Antara lain mewabahnya perilaku intoleransi ke umat agama minoritas. Bahkan, meningkatnya fenomena kekerasan dan teror mengatasnamakan jihad Islam.

Sosiolog dsn antropolog Martin van Bruinessen, dalam sebuah artikelnya menyebut bahwa fenomena islamisasi di Indonesia cenderung mengarah pada banalitas atau kedangkalan umat dalam memahami ajaran agamanya. Martin mengidentifikasi sejumlah gejala banalitas beragama itu. Antara lain, tampak pada kian tekstualisnya umat beragama, khususnya Islam dalam memahami ajaran agamanya. Hal ini bisa kita lihat dari semakin banyaknya umat Islam yang memahami teks keislaman secara harfiah dan tidak berusaha mengkontekstualisasikan dengan kondisi zaman.

Gejala lainnya adalah menguatnya perilaku simbolisme beragama. Umat Islam menjadi gemar sekali mengumbar simbol agama di ruang publik.

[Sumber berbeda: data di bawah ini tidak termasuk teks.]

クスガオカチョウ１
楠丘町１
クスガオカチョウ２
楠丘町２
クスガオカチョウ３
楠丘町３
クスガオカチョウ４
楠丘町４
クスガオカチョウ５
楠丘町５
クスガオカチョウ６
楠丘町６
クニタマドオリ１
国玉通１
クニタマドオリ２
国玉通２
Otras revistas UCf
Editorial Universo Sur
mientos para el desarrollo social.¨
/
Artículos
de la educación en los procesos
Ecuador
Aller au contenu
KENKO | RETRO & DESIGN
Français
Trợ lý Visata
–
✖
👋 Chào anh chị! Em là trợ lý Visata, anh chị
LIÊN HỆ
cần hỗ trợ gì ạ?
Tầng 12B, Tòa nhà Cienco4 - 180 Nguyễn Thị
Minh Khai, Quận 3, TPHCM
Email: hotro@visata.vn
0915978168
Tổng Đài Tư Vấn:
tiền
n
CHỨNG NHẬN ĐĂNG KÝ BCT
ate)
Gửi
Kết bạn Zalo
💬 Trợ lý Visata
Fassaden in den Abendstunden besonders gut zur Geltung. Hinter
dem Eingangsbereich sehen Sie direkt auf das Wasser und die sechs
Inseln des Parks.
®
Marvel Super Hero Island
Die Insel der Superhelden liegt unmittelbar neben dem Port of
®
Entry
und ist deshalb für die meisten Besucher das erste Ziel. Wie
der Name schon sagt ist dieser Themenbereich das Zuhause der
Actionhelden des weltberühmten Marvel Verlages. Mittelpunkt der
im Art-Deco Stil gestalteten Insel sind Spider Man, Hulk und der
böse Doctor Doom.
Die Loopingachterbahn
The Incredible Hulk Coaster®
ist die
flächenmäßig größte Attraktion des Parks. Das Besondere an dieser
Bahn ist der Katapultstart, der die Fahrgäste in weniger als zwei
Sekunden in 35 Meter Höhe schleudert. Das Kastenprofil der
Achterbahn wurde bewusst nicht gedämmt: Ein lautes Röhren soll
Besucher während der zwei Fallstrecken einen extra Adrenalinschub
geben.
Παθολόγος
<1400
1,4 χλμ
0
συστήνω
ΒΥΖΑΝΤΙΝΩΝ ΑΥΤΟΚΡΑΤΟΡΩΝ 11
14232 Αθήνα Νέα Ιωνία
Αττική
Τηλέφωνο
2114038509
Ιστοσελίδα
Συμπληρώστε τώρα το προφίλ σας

Namun, di saat yang sama, banyak umat Islam justru lupa pada inti atau esensi ajaran agama itu sendiri. Banalitas keagamaan ini lantas menyisakan sejumlah residu persoalan. Yakni konservatisme dan radikalisme. Konservatisme beragama mewujud pada perilaku umat Islam yang di satu sisi makok saleh dan taat beragama, namun di sisi lain justru bersikap intoleran terhadap kelompok agama lain.

Sedangkan radikalisme agama mewujud pada eskalasi teror dan kekerasan yang mengancam keamanan dan stabilitas nasional. Residu banalitas keagamaan ini bisa dicegah dengan meredefinisi apa hakikat kebangkitan agama. Selama ini, kita kerap salah kaprah dalam memahami makna kebangkitan agama.

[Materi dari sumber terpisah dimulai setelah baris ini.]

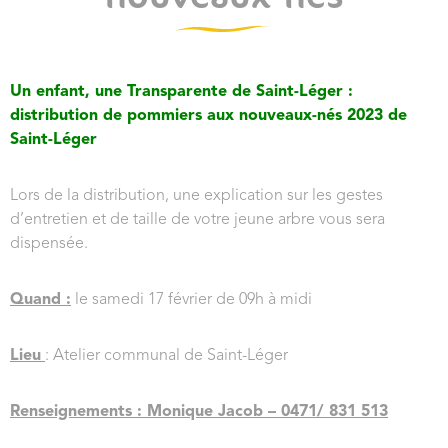
Un enfant, une Transparente de Saint-Léger :
distribution de pommiers aux nouveaux-nés 2023 de
Saint-Léger
Lors de la distribution, une explication sur les gestes
d’entretien et de taille de votre jeune arbre vous sera
dispensée.
Quand :
le samedi 17 février de 09h à midi
Lieu
: Atelier communal de Saint-Léger
Renseignements : Monique Jacob – 0471/ 831 513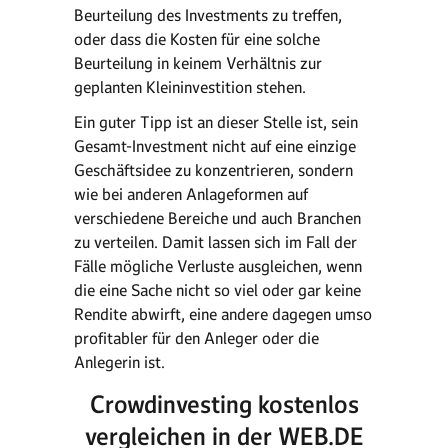
Beurteilung des Investments zu treffen,
oder dass die Kosten für eine solche
Beurteilung in keinem Verhältnis zur
geplanten Kleininvestition stehen.
Ein guter Tipp ist an dieser Stelle ist, sein
Gesamt-Investment nicht auf eine einzige
Geschäftsidee zu konzentrieren, sondern
wie bei anderen Anlageformen auf
verschiedene Bereiche und auch Branchen
zu verteilen. Damit lassen sich im Fall der
Fälle mögliche Verluste ausgleichen, wenn
die eine Sache nicht so viel oder gar keine
Rendite abwirft, eine andere dagegen umso
profitabler für den Anleger oder die
Anlegerin ist.
Crowdinvesting kostenlos
vergleichen in der WEB.DE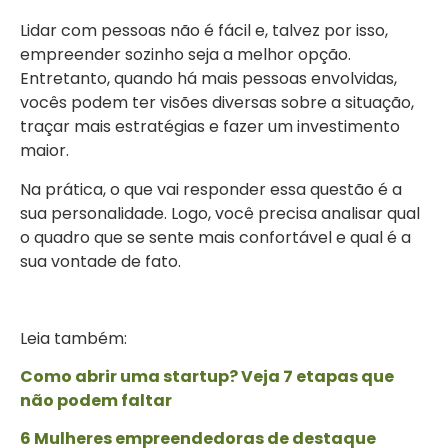
Lidar com pessoas não é fácil e, talvez por isso,
empreender sozinho seja a melhor opção.
Entretanto, quando há mais pessoas envolvidas,
vocês podem ter visões diversas sobre a situação,
traçar mais estratégias e fazer um investimento
maior.
Na prática, o que vai responder essa questão é a
sua personalidade. Logo, você precisa analisar qual
o quadro que se sente mais confortável e qual é a
sua vontade de fato.
Leia também:
Como abrir uma startup? Veja 7 etapas que
não podem faltar
6 Mulheres empreendedoras de destaque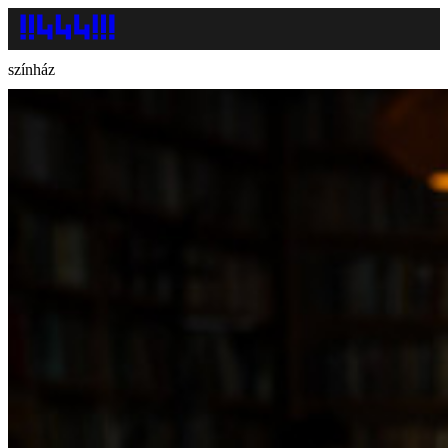
színház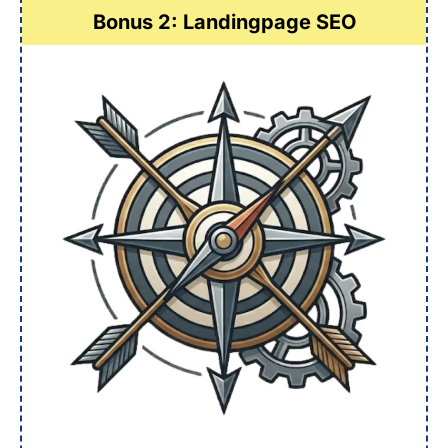
Bonus 2: Landingpage SEO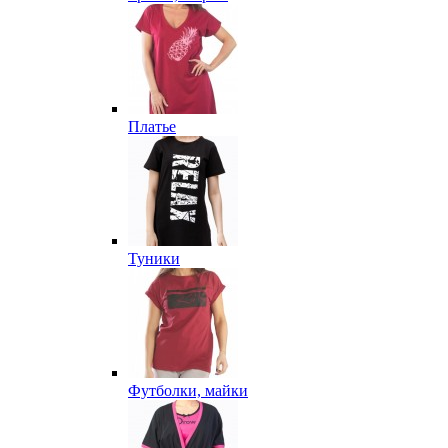
Платье
Туники
Футболки, майки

Sebagian kalangan muslim masih mendefinisikan makna kebangkitan agama sebagai hadirnya simbol keagamaan di ruang publik. Islam dikatakan mengalami kebangkitan jika jumlahnya umatnya terus bertambah, masjidnya megah, perempuan berjilbab dimana-mana, acara keagamaan ramai sesak pengunjung, umroh dan haji antre panjang, dan fenomena sejenis.

Padahal, di balik euforia itu kita masih kerap melihat kemiskinan, kebodohan, dan kekerasan menjadi panyakit akut di kalangan umat Islam.

Peringatan Hari Kebangkitan Nasional idealnya menjadi momentum untuk mendefinisikan ulang apa hakikat kebangkitan beragama. Bahwa kebangkitan Islam bukan sekedar direpresentasikan ke dalam anga statistik jumlah umat Islam atau bangunan masjid mewah. Tidak juga dalam ekspresi simbolik umat Islam di ruang publik.

Kebangkitan Islam idealnya dimaknai sebagai munculnya kesadaran kebangsaan di kalangan umat Islam. Umat Islam harus memahami bahwa sebagai bangsa Indonesia kita tidak hanya dibentuk oleh identitas agama, namun juga oleh identitas yang lain, seperti suku, ras, dan sebagainya.

Kesadaran akan pluralitas itu idealnya juga dibarengi dengan munculnya kesadaran bahwa sebagai bangsa kita disatukan oleh sejarah dan masa lalu yang sama.

Memaknai ulang hakikat kebangkitan agama penting dilakukan. Terutama di tengah fenomena banalitas keagamaan. Dengan begitu, umat Islam tidak akan mudah diadu-domba oleh narasi-narasi konservatisme dan radikalisme.

Dalam konteks yang lebih spesifik, Harkitnas yang diperingati saban tanggal 20 Mei kiranya juga bisa membangkitkan komitmen terhadap nasionalisme inklusif. Yakni pandangan kebangsaan yang mengakui adanya keragaman agama dan kultural. Nasionalisme inklusif perlu diperkuat di tengah arus deras ideologi transnasionalisme yang berusaha mengganti dasar dan konstitusi negara.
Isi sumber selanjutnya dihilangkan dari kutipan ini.